Best practice: use `index.session()` when inserting or deleting many documents. The session ensures buffered data is flushed to disk on exit, reducing the risk of data loss if the process stops before an explicit `flush()`.

### Running queries

`Index.search()` returns a list of results ordered by score. Each result contains a score and a document. Document content is fetched lazily.

```python
results = index.search("\"quick fox\"~1", top_k=5)
for r in results:
    print(r.score, r.document.content)
```

`top_k=0` returns all matches; otherwise the results are capped to the top K.

### Flush and merge

`flush()` persists buffered writes (documents, index logs, metadata). It is automatically called when a session exits.

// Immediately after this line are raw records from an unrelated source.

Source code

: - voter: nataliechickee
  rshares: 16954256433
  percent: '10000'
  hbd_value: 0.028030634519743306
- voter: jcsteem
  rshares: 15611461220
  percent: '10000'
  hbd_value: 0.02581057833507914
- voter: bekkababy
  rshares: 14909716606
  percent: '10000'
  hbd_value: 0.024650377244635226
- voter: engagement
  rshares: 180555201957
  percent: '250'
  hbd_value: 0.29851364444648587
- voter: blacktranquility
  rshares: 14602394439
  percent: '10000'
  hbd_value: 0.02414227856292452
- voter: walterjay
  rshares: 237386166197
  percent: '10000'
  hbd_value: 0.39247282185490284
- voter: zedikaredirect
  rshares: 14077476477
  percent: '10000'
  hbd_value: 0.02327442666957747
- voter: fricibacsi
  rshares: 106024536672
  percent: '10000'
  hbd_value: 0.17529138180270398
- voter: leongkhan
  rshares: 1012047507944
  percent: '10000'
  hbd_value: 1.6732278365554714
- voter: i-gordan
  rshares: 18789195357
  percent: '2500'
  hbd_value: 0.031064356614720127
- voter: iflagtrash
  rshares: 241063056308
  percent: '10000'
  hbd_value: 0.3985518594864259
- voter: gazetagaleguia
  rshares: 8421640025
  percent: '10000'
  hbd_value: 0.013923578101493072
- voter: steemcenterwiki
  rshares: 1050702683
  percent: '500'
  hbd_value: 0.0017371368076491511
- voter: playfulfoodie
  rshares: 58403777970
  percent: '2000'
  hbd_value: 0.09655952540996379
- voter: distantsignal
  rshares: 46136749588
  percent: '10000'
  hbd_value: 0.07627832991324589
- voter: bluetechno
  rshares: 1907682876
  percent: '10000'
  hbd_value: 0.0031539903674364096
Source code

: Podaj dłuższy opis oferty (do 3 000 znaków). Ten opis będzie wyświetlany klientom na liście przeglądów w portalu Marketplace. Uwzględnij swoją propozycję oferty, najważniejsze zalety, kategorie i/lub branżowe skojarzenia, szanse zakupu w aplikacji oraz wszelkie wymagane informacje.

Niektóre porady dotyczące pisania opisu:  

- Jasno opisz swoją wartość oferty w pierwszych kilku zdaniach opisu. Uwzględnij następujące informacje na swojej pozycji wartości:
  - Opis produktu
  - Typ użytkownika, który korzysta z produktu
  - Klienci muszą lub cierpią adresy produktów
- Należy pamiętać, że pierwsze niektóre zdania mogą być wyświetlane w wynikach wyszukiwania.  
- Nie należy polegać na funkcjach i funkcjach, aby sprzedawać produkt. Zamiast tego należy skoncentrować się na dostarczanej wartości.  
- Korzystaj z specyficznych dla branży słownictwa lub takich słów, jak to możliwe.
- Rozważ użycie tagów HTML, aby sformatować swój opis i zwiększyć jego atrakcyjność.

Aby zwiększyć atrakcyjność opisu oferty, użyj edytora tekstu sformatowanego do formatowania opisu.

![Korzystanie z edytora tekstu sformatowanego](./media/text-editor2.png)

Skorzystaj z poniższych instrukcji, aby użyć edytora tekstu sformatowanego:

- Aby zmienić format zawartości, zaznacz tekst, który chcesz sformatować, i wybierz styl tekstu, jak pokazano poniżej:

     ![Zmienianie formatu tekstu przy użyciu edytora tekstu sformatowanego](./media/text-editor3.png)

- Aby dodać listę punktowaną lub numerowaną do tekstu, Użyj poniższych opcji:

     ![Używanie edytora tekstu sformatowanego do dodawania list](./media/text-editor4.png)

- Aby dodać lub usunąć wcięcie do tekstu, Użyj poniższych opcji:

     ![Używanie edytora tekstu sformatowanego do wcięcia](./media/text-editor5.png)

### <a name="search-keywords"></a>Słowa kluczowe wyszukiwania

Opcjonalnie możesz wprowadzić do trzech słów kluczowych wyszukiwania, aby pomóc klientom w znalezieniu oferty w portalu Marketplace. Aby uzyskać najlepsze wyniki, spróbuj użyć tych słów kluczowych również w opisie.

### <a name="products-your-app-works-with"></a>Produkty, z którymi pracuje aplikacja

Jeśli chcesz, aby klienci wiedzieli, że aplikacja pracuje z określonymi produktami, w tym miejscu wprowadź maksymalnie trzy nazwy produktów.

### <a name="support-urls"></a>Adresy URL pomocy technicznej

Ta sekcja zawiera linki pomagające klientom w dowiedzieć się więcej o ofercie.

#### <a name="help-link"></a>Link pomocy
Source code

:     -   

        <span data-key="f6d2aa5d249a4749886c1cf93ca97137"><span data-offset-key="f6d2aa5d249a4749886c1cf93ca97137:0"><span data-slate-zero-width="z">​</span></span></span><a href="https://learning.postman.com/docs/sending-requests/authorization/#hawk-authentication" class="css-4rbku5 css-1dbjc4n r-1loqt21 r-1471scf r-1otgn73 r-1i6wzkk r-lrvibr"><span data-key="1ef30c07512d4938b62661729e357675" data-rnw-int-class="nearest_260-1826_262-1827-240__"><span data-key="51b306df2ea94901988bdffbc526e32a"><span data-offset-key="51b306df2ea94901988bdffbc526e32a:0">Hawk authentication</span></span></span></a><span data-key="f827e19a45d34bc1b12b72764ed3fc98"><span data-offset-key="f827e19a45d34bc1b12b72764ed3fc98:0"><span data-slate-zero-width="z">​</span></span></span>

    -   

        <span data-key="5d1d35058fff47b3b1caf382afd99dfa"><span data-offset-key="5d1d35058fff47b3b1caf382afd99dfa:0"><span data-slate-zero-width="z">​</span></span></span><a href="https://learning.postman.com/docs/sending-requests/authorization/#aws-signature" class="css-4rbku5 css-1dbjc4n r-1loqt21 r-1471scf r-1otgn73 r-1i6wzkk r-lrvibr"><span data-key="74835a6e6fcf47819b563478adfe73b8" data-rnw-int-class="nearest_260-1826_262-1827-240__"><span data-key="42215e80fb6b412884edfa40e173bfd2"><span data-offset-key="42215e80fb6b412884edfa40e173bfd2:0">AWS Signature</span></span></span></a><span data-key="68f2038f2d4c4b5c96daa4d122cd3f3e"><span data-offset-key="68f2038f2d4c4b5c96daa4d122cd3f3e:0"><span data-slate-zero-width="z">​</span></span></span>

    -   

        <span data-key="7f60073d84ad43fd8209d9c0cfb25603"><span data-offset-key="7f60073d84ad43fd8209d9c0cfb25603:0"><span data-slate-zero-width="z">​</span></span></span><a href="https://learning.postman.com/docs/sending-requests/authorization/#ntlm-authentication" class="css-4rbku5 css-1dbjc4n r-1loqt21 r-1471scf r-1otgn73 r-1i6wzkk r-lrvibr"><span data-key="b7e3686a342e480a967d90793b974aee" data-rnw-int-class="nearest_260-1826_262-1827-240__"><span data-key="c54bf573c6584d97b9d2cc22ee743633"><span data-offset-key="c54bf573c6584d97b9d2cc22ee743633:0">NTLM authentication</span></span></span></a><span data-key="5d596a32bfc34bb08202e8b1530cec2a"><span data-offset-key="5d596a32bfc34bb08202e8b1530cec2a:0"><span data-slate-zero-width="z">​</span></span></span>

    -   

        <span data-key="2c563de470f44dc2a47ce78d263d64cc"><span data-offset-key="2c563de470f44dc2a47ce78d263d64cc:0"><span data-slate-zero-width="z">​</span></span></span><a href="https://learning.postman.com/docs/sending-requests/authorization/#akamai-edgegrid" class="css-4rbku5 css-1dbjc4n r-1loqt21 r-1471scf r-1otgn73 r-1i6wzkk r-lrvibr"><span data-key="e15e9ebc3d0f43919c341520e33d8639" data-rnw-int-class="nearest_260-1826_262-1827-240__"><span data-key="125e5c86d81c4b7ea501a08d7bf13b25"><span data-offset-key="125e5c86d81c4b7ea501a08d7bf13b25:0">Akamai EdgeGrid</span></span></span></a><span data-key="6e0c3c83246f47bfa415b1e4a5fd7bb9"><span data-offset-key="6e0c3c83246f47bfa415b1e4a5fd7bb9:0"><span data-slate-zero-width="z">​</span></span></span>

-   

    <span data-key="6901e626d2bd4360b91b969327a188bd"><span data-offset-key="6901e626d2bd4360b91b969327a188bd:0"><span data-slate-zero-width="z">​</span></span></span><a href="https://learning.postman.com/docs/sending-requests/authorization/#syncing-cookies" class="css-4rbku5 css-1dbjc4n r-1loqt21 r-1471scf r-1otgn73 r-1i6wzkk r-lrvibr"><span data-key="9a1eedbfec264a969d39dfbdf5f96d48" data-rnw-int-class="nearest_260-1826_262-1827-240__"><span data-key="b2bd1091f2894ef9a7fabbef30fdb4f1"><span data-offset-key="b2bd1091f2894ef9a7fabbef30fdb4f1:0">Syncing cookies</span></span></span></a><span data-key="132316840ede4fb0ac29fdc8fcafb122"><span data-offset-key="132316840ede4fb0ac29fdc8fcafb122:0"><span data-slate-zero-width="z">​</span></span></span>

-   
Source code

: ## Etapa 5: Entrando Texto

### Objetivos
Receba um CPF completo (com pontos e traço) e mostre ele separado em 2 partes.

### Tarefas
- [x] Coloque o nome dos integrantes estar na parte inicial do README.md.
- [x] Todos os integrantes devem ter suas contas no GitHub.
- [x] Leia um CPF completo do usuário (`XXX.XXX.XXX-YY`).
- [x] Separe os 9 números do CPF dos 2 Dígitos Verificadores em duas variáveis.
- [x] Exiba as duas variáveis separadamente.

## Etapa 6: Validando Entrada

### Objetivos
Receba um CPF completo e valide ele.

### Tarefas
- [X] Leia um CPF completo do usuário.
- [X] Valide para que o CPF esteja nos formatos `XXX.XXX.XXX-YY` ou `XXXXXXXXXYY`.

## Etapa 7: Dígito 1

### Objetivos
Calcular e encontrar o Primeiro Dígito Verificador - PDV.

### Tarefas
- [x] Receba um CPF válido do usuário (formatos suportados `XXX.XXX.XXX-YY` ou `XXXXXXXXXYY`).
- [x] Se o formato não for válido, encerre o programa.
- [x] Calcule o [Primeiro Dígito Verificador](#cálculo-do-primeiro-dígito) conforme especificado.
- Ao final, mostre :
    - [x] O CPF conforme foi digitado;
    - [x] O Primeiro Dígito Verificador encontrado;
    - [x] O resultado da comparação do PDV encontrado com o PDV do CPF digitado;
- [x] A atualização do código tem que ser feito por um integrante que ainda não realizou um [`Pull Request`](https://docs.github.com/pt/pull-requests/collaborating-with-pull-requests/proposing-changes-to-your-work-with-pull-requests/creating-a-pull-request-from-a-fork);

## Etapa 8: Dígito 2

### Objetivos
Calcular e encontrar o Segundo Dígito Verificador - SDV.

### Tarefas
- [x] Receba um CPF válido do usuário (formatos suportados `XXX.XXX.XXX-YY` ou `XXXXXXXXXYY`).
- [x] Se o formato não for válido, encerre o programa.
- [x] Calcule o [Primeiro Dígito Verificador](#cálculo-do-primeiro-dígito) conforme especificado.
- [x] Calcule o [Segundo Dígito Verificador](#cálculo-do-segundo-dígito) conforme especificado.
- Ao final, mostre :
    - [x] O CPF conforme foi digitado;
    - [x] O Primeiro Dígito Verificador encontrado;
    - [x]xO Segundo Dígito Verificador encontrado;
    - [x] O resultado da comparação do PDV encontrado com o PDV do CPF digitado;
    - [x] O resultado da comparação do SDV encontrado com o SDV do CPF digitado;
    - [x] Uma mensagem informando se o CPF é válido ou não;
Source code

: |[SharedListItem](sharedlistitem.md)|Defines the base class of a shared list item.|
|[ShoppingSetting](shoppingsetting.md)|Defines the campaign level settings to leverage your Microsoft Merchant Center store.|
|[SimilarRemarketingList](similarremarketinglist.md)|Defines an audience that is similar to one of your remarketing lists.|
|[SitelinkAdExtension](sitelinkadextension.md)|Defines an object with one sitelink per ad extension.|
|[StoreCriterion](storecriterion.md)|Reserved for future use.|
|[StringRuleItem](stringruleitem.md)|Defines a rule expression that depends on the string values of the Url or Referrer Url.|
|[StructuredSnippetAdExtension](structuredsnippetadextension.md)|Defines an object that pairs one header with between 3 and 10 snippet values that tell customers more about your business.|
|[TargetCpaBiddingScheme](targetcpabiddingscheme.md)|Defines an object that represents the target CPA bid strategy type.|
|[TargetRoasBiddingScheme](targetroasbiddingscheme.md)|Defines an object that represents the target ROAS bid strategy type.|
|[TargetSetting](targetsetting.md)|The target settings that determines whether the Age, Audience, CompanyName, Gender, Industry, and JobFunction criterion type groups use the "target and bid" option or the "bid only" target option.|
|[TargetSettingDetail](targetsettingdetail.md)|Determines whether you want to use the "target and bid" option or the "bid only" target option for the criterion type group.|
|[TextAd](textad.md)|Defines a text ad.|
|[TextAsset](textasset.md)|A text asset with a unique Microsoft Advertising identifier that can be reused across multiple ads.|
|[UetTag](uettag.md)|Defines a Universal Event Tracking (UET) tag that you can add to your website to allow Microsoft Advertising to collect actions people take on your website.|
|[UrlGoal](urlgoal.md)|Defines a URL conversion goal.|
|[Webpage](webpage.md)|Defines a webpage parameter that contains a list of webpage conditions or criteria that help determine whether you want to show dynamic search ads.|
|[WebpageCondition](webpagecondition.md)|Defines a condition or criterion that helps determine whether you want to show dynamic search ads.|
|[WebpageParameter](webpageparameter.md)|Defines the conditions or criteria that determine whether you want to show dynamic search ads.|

`merge()` compacts old segments by removing deleted documents. Use it after many deletes to reclaim space and improve search speed.

Caveat: because documents are loaded lazily, a merge can invalidate previously fetched `Document` handles that still point at old segment locations. Fetch new documents after a merge.

### Settings

Minisearch can be configured via a TOML file passed to `Index` / `MiniSearch`.

```python
search = MiniSearch(conf="./minisearch.toml")
_, index = search.add("demo", "./data")
```

Example `minisearch.toml`:

```toml
# segment storage size
segment_size = 52428800
# buffer size before flush
documents_buffer_size = 1048576
# seconds before auto flush
documents_save_after_seconds = 5
# segment compaction threshold
merge_deleted_ratio = 0.3

# search metadata
metadata_save_after_operations = 100000
metadata_save_after_seconds = 10

# index logs
index_buffer_size = 1048576
index_save_after_operations = 100000
index_save_after_seconds = 5

# custom stop words
stop_words = ["a", "the", "and"]
```

All fields are optional; missing fields use defaults.